T: Weißt du, es gibt da diese Serie [Neil Gaimans "American Gods"] ...

O: Und die stellt die Sache mit dem Raum, dem Tee und dem Hasen dar. Ich weiß. Hast du dir mal überlegt, dass die Serie vielleicht hundert mal akkurater ist als alles, was die letzten tausend Jahre über mich verbreitet worden ist, weil andere das »Update« schon erhalten haben? Bereits wieder mit mir sprechen?

T: Jetzt bekomme ich große Lust, das alles noch einmal anzusehen.

O: Tu das, du bist nicht die Einzige. Tee?

T: Ähm, ja. Danke.

[Die feine englische Porzellantasse ist bis zum Rand gefüllt mit goldgelbem Tee. Ich kann leider nicht riechen, aber ich trinke ihn und er geht runter wie flüssiges Licht. Kleine goldene Partikel schwimmen in dem Tee. Ihn zu trinken fühlt sich sehr gut an. Heilend. Aber er hinterlässt auch eine Schärfe im Mund.]


T: Ingwer?

O: Sehr gut! Nicht viele stellen den Zusammenhang gleich her. Der Gedanke an den Tee wird dich zu mir zurück transportieren, wenn du mich sprechen möchtest. Und wenn ich dich sprechen möchte, werde ich dieses scharfe Gefühl in deinen Hals senden.

T: So wie die anderen mich müde machen?

O: Exakt.

T: So viel zum freien Willen? ;)

O: Du kannst unsere Einladungen immer ausschlagen. Dann wirst du wieder wach und das Gefühl im Hals wird auch vergehen. Aber mach dir bewusst, wann und wie oft du das tust, denn wir rufen dich ja nicht zum Spaß zu uns. Wir haben viel zu besprechen!

T: Das klingt toll. Ich soll ja ein Ritual machen am 20. März, möchtest du darüber reden?

O: Auch, ja, aber nicht nur. Ich habe meinen Bruder gebeten, uns Mädels allein zu lassen, wenn es um Mädelskram geht, und er hat eingewilligt.

T: Ich dachte der Mädelskram kommt an Beltane, hehe.

O: Nein, nein. An Beltane kommt das Männliche und das Weibliche zusammen, um zu schöpfen. Aber vorher wollen wir uns doch hübsch machen, oder?

[Kaleo’s »No good« spielt. Ihr gefällt die Musik ganz offensichtlich.]

O: Bring diese Musik das nächst Mal auch mit.

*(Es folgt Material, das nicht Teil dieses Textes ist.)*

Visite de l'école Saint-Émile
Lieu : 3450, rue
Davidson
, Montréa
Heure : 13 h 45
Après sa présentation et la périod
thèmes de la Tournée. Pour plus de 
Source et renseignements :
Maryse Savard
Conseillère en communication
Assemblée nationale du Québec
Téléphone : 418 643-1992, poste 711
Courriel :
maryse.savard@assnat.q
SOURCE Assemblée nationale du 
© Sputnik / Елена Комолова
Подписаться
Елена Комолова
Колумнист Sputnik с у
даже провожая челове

T: Wann sehen wir uns denn das nächste Mal?

O: Na morgen!

T: Ähm ... morgen habe ich fürchte ich ziemlich viel zu tun, weißt du? Da geht meine Webseite online und ...

O: Morgen.

T: Okay.


O: [grinst] Fein, dann wäre das ja geklärt. Brauchst du ein Kaninchen für den Rausweg oder geht es so?

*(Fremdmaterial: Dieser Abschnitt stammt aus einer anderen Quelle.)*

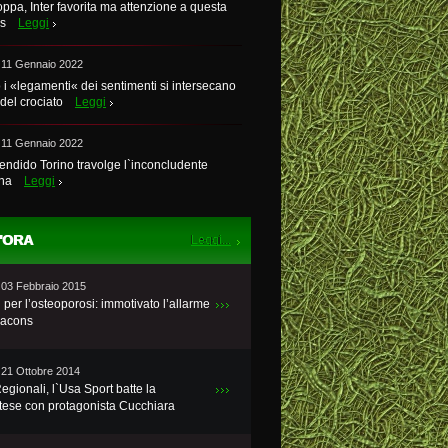
ppa, Inter favorita ma attenzione a questa
s
Leggi
 11 Gennaio 2022
i «legamenti« dei sentimenti si intersecano
 del crociato
Leggi
 11 Gennaio 2022
endido Torino travolge l`inconcludente
ina
Leggi
'ORA
 03 Febbraio 2015
 per l’osteoporosi: immotivato l’allarme
dacons
 21 Ottobre 2014
Regionali, l`Usa Sport batte la
tese con protagonista Cucchiara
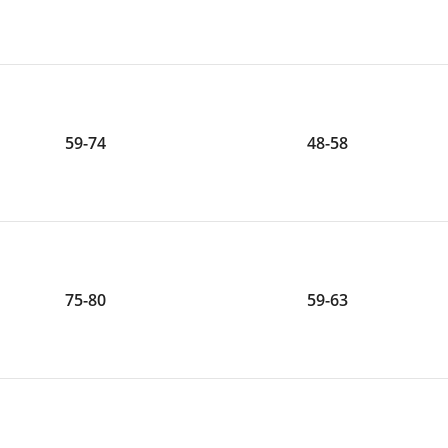
59-74
48-58
75-80
59-63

[Ein Kaninchen hüpft auf ihren Arm und lässt sich streicheln.]

T: Ach, danke. Es geht so. Ich habe die Augen ja offen, der Übergang wird nicht so schwierig. Danke dir.

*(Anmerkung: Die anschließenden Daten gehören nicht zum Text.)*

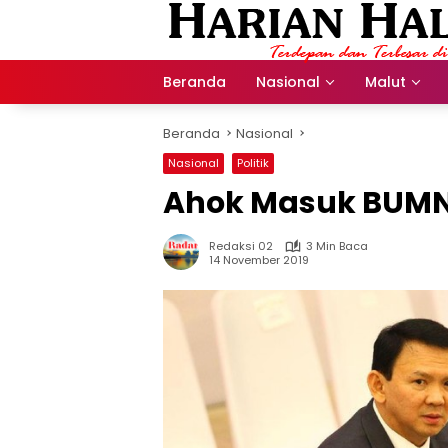
Langsung
ke
konten
Beranda
Nasional
Malut
Beranda
Nasional
Nasional
Politik
Ahok Masuk BUM
Redaksi 02
3 Min Baca
14 November 2019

[Die Göttin lässt mich herankommen und küsst mich auf die Stirn. Das Gefühl läuft durch meinen gesamten Körper. Ich habe das Gefühl, ich stehe in Flammen, aber in wärmenden, honigsüssen.]

T: Danke. Jetzt glaube ich es!

O: Das dachte ich mir schon. Dann bis morgen, mein Schatz.

[Hozier singt: »All you have is your fire. And the place you need to reach.« Wenn das mal kein gutes Omen ist... ]



Es lohnt sich übrigens, mal den Wikipedia-Artikel über Ostara oder Eostre anzuschauen. Da die Germanen und Kelten nichts oder nur sehr wenig aufgeschrieben haben, bleibt wohl Vieles Spekulation. Aber, und das ist besonders wichtig: Ostara ist alleine deshalb schon als Energiewesen real, weil wir über sie nachgrübeln - mindestens seit diesem englischen Mönch.